Çözüm süreci başladıktan kısa bir süre sonra ülkemize gelen IRA sürecinin mimarlarından Jonathan Povvel'in önemli bir uyarısı olmuştu.
'Makas açılmamalı.'
Gezi sürecini fırsat olarak görüp geri çekilmeyi durduran bir Kandil, 17-25 Aralık darbe girişimleri karşısında Erdoğan gidecek mi diye pusuya yatan PKK yönetimi, Kobani bahane edilerek yapılan şiddet çağrısı bu sürece kan ve zaman kaybettirdi.
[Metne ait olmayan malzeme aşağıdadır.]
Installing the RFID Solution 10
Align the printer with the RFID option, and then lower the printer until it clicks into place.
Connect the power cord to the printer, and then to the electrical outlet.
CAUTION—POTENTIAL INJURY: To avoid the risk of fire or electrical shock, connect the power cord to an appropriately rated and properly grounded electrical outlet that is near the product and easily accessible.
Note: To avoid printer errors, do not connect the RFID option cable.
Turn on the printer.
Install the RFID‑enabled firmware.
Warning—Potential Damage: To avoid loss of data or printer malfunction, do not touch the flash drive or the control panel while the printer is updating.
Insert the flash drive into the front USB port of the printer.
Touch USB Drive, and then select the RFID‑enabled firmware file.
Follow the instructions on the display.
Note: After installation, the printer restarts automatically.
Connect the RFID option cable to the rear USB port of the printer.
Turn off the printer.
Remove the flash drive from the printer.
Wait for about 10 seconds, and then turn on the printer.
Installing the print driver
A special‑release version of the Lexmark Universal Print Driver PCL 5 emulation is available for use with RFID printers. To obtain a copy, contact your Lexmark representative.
Gezi ile devrilmek istenen 17 ve 25 Aralık darbesiyle bileğine kelepçe vurulmaya çalışılan, 30 Mart yerel seçimleri ile 10 Ağustos Cumhurbaşkanlığı seçimleriyle birlikte küllerinden yeniden doğan Erdoğan ve AK Parti'nin bu süreçte yeterince enerjik olmadıkları eleştirisi yapılabilir. Ama durum ortada. AK Parti Gezi'den bu yana feleğin çemberinden geçti. Buna rağmen çözüm süreci ilk kez bir yasal düzenlemede yer aldı. Çözümün kurumsal ayakları oluşturulup, yol haritası hazırlandı.
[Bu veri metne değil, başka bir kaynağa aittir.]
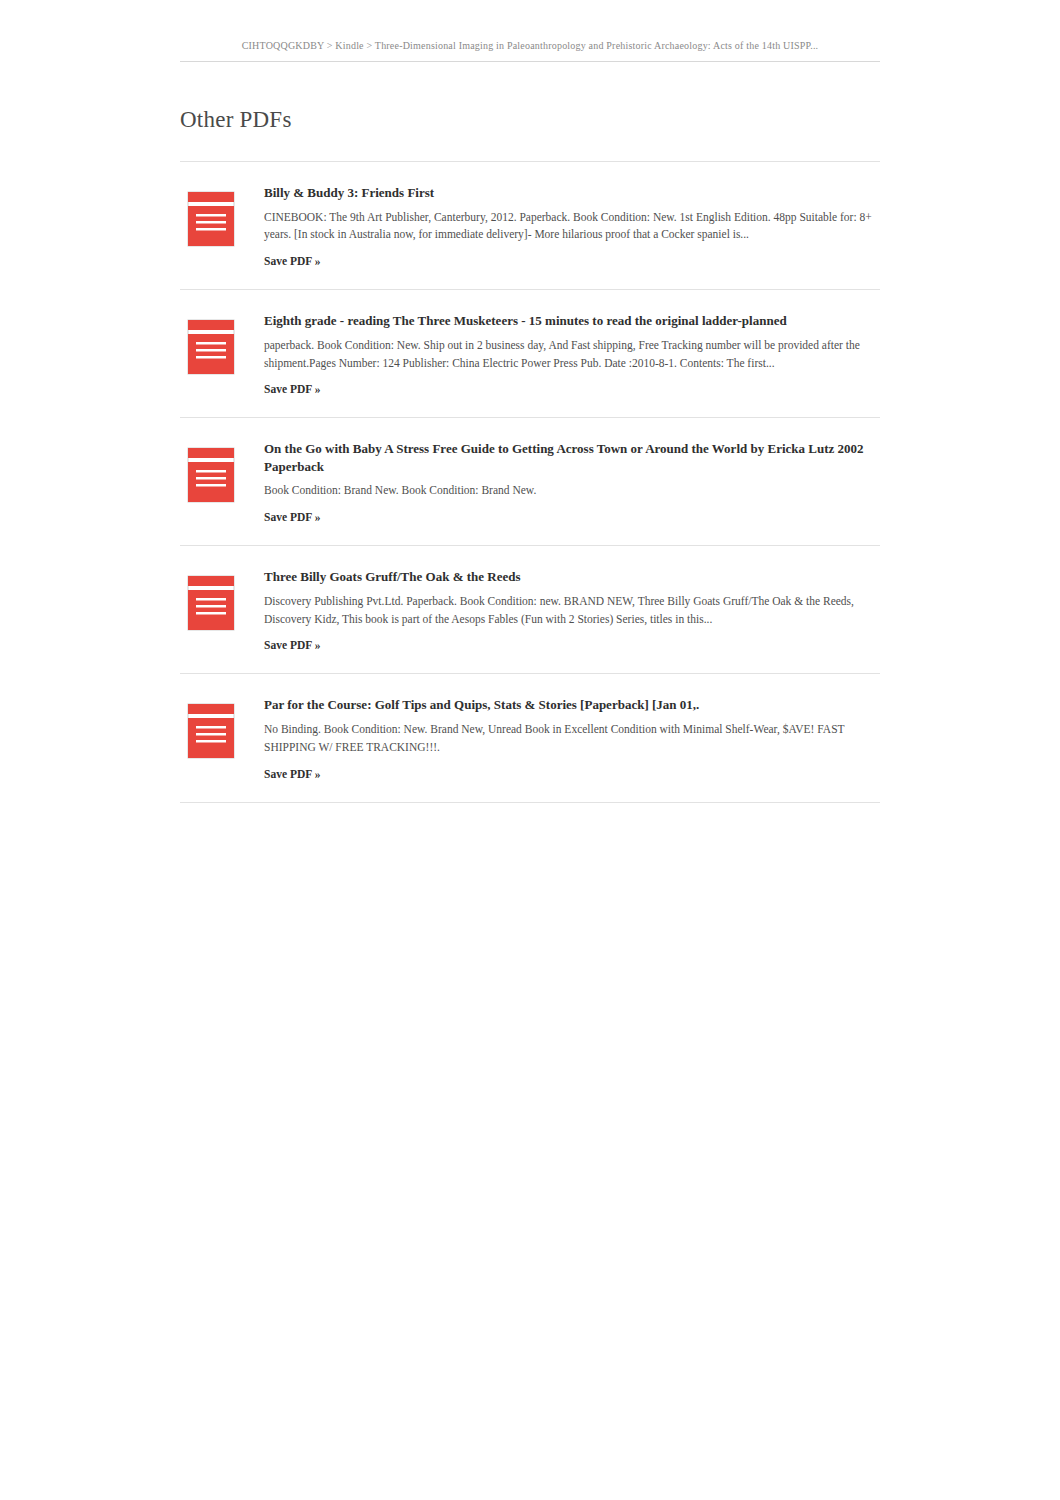CIHTOQQGKDBY > Kindle > Three-Dimensional Imaging in Paleoanthropology and Prehistoric Archaeology: Acts of the 14th UISPP...
Other PDFs
Billy & Buddy 3: Friends First
CINEBOOK: The 9th Art Publisher, Canterbury, 2012. Paperback. Book Condition: New. 1st English Edition. 48pp Suitable for: 8+ years. [In stock in Australia now, for immediate delivery]- More hilarious proof that a Cocker spaniel is...
Save PDF »
Eighth grade - reading The Three Musketeers - 15 minutes to read the original ladder-planned
paperback. Book Condition: New. Ship out in 2 business day, And Fast shipping, Free Tracking number will be provided after the shipment.Pages Number: 124 Publisher: China Electric Power Press Pub. Date :2010-8-1. Contents: The first...
Save PDF »
On the Go with Baby A Stress Free Guide to Getting Across Town or Around the World by Ericka Lutz 2002 Paperback
Book Condition: Brand New. Book Condition: Brand New.
Save PDF »
Three Billy Goats Gruff/The Oak & the Reeds
Discovery Publishing Pvt.Ltd. Paperback. Book Condition: new. BRAND NEW, Three Billy Goats Gruff/The Oak & the Reeds, Discovery Kidz, This book is part of the Aesops Fables (Fun with 2 Stories) Series, titles in this...
Save PDF »
Par for the Course: Golf Tips and Quips, Stats & Stories [Paperback] [Jan 01,.
No Binding. Book Condition: New. Brand New, Unread Book in Excellent Condition with Minimal Shelf-Wear, $AVE! FAST SHIPPING W/ FREE TRACKING!!!.
Save PDF »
Tam 2015'in ilk çeyreğinde silahların bırakılmasını konuşurken 6-8 Ekim depremi yaşandı.
Çözüm süreci açısından stres testinin biraz daha devam edeceği anlaşılıyor. Çözüm sürecinden bu denli kısa sürede ve bu denli bir keskin dönüş umut verici bir tablo ortaya koymuyor.
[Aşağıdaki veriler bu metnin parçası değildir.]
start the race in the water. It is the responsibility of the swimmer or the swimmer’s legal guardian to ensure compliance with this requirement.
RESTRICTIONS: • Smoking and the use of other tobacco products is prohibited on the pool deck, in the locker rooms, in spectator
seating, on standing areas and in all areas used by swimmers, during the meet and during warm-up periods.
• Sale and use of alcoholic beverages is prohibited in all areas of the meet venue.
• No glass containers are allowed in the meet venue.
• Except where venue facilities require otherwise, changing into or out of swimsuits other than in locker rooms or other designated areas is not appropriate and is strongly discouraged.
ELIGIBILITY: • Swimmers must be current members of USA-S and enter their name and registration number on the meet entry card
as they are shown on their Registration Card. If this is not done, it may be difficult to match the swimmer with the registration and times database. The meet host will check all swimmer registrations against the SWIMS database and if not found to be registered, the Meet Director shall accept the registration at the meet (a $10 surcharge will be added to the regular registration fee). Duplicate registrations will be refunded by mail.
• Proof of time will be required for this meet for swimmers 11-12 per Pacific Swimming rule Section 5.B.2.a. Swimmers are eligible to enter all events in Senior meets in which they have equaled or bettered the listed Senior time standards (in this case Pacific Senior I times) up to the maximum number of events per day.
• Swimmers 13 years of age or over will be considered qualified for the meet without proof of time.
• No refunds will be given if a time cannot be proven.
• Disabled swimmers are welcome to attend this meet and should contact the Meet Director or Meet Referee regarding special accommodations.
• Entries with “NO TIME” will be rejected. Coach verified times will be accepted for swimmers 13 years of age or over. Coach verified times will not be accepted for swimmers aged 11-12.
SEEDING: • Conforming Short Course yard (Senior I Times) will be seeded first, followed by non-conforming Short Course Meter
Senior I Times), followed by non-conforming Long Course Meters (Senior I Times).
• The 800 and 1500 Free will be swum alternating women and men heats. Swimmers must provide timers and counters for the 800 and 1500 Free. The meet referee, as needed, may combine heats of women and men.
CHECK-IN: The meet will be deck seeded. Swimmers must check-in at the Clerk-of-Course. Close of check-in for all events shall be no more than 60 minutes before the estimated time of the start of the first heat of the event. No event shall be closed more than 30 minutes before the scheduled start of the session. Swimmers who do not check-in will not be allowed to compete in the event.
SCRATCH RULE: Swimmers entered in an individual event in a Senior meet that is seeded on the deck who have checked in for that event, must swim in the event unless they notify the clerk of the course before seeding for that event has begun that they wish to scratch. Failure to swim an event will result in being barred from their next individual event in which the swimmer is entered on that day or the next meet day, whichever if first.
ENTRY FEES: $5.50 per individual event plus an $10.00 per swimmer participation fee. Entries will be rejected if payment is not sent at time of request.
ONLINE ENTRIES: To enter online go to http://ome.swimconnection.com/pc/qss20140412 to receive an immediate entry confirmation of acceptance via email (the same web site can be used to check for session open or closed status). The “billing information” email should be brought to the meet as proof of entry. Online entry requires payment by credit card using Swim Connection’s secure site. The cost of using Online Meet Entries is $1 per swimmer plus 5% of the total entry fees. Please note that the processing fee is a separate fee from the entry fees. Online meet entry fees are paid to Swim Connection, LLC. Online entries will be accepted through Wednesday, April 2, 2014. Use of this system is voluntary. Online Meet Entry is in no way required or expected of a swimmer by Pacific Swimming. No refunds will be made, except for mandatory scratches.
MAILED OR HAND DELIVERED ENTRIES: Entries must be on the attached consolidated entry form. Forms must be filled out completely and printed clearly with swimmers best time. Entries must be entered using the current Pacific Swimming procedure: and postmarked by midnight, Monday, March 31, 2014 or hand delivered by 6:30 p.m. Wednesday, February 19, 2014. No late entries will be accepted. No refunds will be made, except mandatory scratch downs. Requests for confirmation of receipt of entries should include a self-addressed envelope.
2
Tüm çekincelere rağmen edindiğim izlenim çözüm süreci bir stres testinden geçiyor. Ama sürece ilişkin inanç güçlü bir şekilde devam ediyor. Ben çözüm sürecinin bu testi de geçeceğine inanıyorum. Tünelin ucunda ışık var. Dilerim bu üzerimize gelen kamyonun farları olmaz. Çözümün ışığı olur.